Pero Petrel vive en Puerto Montt y Puerto Montt pertenece a Chile. Petrel es un choroy colorinche en el imperio de la fealdad. Por eso su carácter vital es el humor y la joda. Por eso quizá la cumbia y la versión particular que él y su banda inauguraron –la cumbia afrochilota. Podría haber escogido el pospunk, el rap político o el black metal, pero aprendió a tocar el acordeón. Enloqueció con Los Gaiteros de San Jacinto y viajó a verlos para constatar que más cerca del trópico la palabra poesía se aleja del verso libre y se acerca más al canto popular y colectivo. Junto a su primera banda viajó de pueblo en pueblo hasta el Amazonas tocando en bares, sedes vecinales y canchas de fútbol.

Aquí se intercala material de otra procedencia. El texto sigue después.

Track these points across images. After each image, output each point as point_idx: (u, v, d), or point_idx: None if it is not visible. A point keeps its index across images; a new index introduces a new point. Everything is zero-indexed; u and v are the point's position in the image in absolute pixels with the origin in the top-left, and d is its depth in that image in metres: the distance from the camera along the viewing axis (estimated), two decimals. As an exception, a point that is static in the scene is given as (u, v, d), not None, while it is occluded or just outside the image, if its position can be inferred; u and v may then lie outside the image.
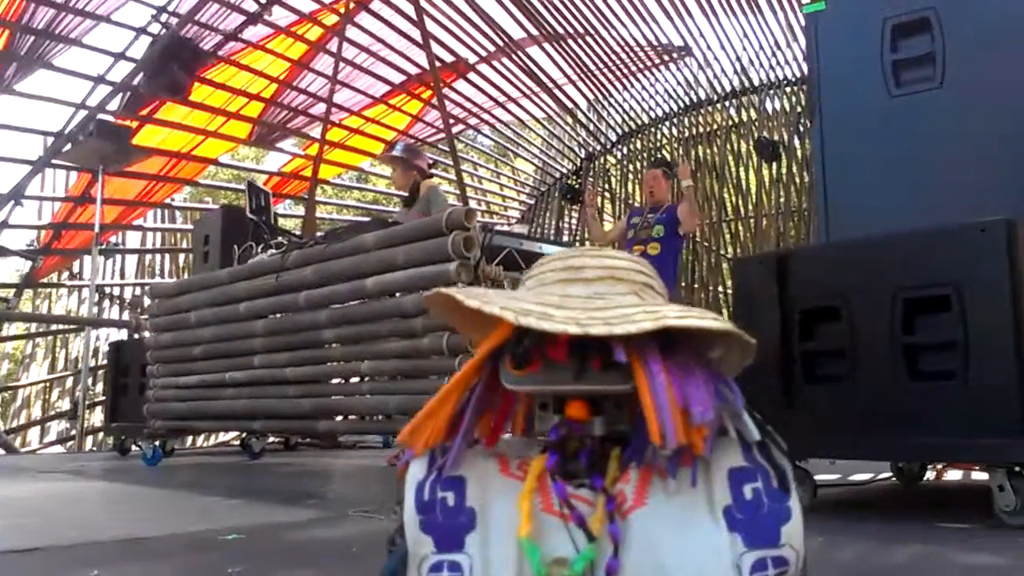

Con el mismo acordeón que nos deleitó a nosotros puso a bailar a peruanos de la sierra y la ciudad, bolivianos mascando coca y otras muchas gentes de las muchas américas que hay en América. «Tú deberías escribir Los detectives salvajes de la cumbia», creo que le dije o quizá me lo estoy inventando.


Ahora, mientras intento cerrar este texto, el sol pintarrajea sepia la parte alta del castaño. El temporal del fin de semana no pudo con su armatoste de hojas que, según leí en Wikipedia, solo terminarán de caducar en invierno. Quizá pasen los choroyes de nuevo aunque todo indica que las temporada de castañas llegó a su fin. A veces, de camino a alguna parte, los escucho revolotear por ahí, como Petrel y sus cumbieros. Habría que decir con Gabriela Mistral: menos cóndor y más choroy.